Windows Server Update Services (WSUS) provides the server-side component to handle update deployment. Its provided by Microsoft as a no-cost add-on to Windows Server 2003 and up.
Computers (client PCs, servers, etc) are typically directed to the WSUS server to receive updates by way of Group Policy settings (that can also be done through simple registry manipulation, too). The Windows Update client software is configurable to allow the client to automatically download and install updates on a schedule, or to download and prompt for installation, etc. The client software can force the PC to reboot, or may optionally defer reboot if a user remains logged-on. There are a variety of options.

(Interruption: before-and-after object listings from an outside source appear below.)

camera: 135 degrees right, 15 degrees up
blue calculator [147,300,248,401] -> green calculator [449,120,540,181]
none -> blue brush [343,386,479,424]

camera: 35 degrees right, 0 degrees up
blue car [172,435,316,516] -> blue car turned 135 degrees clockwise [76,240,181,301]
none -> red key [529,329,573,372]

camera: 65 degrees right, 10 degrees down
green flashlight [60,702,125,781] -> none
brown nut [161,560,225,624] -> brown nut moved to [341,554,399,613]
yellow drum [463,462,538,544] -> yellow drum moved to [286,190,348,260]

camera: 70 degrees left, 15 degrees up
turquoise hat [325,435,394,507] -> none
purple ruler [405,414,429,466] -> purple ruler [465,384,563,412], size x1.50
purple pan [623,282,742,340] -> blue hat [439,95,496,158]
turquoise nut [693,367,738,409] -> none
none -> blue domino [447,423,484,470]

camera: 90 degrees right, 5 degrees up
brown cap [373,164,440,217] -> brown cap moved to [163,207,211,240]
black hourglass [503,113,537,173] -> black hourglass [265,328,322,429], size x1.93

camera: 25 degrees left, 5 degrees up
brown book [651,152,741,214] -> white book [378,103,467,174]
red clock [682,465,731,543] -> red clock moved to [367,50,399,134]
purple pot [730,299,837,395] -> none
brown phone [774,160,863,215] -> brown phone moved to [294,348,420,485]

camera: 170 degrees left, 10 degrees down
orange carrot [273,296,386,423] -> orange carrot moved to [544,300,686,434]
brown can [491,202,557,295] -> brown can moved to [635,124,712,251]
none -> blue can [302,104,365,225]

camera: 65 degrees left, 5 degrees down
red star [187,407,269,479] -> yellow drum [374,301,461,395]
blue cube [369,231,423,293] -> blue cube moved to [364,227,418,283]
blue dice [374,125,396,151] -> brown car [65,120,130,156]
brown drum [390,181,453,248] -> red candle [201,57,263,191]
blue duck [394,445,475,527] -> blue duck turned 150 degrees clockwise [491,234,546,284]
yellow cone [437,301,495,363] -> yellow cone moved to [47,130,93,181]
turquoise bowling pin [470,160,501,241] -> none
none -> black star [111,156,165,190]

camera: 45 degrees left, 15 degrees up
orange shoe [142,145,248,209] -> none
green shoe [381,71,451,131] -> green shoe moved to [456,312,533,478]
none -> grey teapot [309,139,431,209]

For third-party software you can create updates to distribute via WSUS by using the Sysmtem Center Updates Publisher as part of the Microsoft System Center Configuration Manager product. (There are some other tools that will allow you to publish non-Microsoft updates to WSUS, too-- I have no experience with them and can't recommend / comment on them. There's some talk about them in a comment to this Server Fault answer.)
I typically install software to client computers via Group Policy, so deploying updates typically involves rolling new packages that way. You can see more about that strategy in this Server Fault answer.
BTW: You're doing the right thing re: getting rid of Administrator rights for users. You'll see a dramatic improvement in PC reliability, and indirectly you'll be improving security. Having a network with client computers having restricted Administrator rights is a very nice place to be. At the very least, malware will be restricted to damaging the profile of an individual user, which makes cleanup as easy as restoring a copy of a pre-infection roaming profile from backup.